_Aim of the exercise_: Rewrite all the lines of the records below as a single numbered list, leaving out any blank lines.

_Records_:
────

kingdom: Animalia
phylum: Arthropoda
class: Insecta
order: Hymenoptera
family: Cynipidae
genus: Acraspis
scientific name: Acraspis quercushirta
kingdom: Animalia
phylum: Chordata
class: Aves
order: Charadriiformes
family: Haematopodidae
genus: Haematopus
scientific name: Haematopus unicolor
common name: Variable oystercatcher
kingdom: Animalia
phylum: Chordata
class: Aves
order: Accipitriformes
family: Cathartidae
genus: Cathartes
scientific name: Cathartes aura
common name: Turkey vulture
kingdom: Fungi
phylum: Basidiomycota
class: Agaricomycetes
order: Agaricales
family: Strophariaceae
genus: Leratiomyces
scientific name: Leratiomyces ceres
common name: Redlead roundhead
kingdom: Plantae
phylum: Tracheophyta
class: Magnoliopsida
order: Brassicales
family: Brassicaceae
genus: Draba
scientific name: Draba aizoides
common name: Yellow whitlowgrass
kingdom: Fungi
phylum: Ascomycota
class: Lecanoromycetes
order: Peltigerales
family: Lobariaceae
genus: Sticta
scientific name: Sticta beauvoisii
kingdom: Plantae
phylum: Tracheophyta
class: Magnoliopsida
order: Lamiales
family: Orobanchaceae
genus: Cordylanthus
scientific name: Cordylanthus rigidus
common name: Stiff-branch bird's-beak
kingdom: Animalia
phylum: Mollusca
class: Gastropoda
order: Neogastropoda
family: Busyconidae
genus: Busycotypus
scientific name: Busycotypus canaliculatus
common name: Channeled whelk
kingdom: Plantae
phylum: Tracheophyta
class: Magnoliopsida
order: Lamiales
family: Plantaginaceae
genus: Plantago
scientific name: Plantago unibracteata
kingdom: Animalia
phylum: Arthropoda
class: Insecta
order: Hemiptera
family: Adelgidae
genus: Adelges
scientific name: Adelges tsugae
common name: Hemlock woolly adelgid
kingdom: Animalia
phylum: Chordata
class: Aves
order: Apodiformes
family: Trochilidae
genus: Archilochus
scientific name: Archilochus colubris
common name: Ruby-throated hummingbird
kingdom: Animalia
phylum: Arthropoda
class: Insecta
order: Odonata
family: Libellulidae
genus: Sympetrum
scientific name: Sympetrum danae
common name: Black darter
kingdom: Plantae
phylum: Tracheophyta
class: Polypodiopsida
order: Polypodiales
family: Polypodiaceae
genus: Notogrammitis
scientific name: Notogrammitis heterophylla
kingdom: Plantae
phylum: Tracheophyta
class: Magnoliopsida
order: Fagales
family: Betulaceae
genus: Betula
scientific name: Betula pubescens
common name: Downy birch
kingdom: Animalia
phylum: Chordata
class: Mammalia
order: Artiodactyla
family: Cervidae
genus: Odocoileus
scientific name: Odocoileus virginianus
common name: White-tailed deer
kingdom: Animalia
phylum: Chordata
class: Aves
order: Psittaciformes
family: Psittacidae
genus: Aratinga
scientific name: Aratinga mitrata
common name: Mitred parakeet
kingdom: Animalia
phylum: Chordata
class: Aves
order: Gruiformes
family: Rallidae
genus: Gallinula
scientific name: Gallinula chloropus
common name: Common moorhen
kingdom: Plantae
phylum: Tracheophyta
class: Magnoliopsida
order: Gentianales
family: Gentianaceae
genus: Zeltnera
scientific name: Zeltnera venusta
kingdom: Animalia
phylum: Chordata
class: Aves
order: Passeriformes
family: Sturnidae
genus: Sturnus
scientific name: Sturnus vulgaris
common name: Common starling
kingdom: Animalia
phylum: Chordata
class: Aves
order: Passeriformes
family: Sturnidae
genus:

────

_Output_:
1. kingdom: Animalia
2. phylum: Arthropoda
3. class: Insecta
4. order: Hymenoptera
5. family: Cynipidae
6. genus: Acraspis
7. scientific name: Acraspis quercushirta
8. kingdom: Animalia
9. phylum: Chordata
10. class: Aves
11. order: Charadriiformes
12. family: Haematopodidae
13. genus: Haematopus
14. scientific name: Haematopus unicolor
15. common name: Variable oystercatcher
16. kingdom: Animalia
17. phylum: Chordata
18. class: Aves
19. order: Accipitriformes
20. family: Cathartidae
21. genus: Cathartes
22. scientific name: Cathartes aura
23. common name: Turkey vulture
24. kingdom: Fungi
25. phylum: Basidiomycota
26. class: Agaricomycetes
27. order: Agaricales
28. family: Strophariaceae
29. genus: Leratiomyces
30. scientific name: Leratiomyces ceres
31. common name: Redlead roundhead
32. kingdom: Plantae
33. phylum: Tracheophyta
34. class: Magnoliopsida
35. order: Brassicales
36. family: Brassicaceae
37. genus: Draba
38. scientific name: Draba aizoides
39. common name: Yellow whitlowgrass
40. kingdom: Fungi
41. phylum: Ascomycota
42. class: Lecanoromycetes
43. order: Peltigerales
44. family: Lobariaceae
45. genus: Sticta
46. scientific name: Sticta beauvoisii
47. kingdom: Plantae
48. phylum: Tracheophyta
49. class: Magnoliopsida
50. order: Lamiales
51. family: Orobanchaceae
52. genus: Cordylanthus
53. scientific name: Cordylanthus rigidus
54. common name: Stiff-branch bird's-beak
55. kingdom: Animalia
56. phylum: Mollusca
57. class: Gastropoda
58. order: Neogastropoda
59. family: Busyconidae
60. genus: Busycotypus
61. scientific name: Busycotypus canaliculatus
62. common name: Channeled whelk
63. kingdom: Plantae
64. phylum: Tracheophyta
65. class: Magnoliopsida
66. order: Lamiales
67. family: Plantaginaceae
68. genus: Plantago
69. scientific name: Plantago unibracteata
70. kingdom: Animalia
71. phylum: Arthropoda
72. class: Insecta
73. order: Hemiptera
74. family: Adelgidae
75. genus: Adelges
76. scientific name: Adelges tsugae
77. common name: Hemlock woolly adelgid
78. kingdom: Animalia
79. phylum: Chordata
80. class: Aves
81. order: Apodiformes
82. family: Trochilidae
83. genus: Archilochus
84. scientific name: Archilochus colubris
85. common name: Ruby-throated hummingbird
86. kingdom: Animalia
87. phylum: Arthropoda
88. class: Insecta
89. order: Odonata
90. family: Libellulidae
91. genus: Sympetrum
92. scientific name: Sympetrum danae
93. common name: Black darter
94. kingdom: Plantae
95. phylum: Tracheophyta
96. class: Polypodiopsida
97. order: Polypodiales
98. family: Polypodiaceae
99. genus: Notogrammitis
100. scientific name: Notogrammitis heterophylla
101. kingdom: Plantae
102. phylum: Tracheophyta
103. class: Magnoliopsida
104. order: Fagales
105. family: Betulaceae
106. genus: Betula
107. scientific name: Betula pubescens
108. common name: Downy birch
109. kingdom: Animalia
110. phylum: Chordata
111. class: Mammalia
112. order: Artiodactyla
113. family: Cervidae
114. genus: Odocoileus
115. scientific name: Odocoileus virginianus
116. common name: White-tailed deer
117. kingdom: Animalia
118. phylum: Chordata
119. class: Aves
120. order: Psittaciformes
121. family: Psittacidae
122. genus: Aratinga
123. scientific name: Aratinga mitrata
124. common name: Mitred parakeet
125. kingdom: Animalia
126. phylum: Chordata
127. class: Aves
128. order: Gruiformes
129. family: Rallidae
130. genus: Gallinula
131. scientific name: Gallinula chloropus
132. common name: Common moorhen
133. kingdom: Plantae
134. phylum: Tracheophyta
135. class: Magnoliopsida
136. order: Gentianales
137. family: Gentianaceae
138. genus: Zeltnera
139. scientific name: Zeltnera venusta
140. kingdom: Animalia
141. phylum: Chordata
142. class: Aves
143. order: Passeriformes
144. family: Sturnidae
145. genus: Sturnus
146. scientific name: Sturnus vulgaris
147. common name: Common starling
148. kingdom: Animalia
149. phylum: Chordata
150. class: Aves
151. order: Passeriformes
152. family: Sturnidae
153. genus:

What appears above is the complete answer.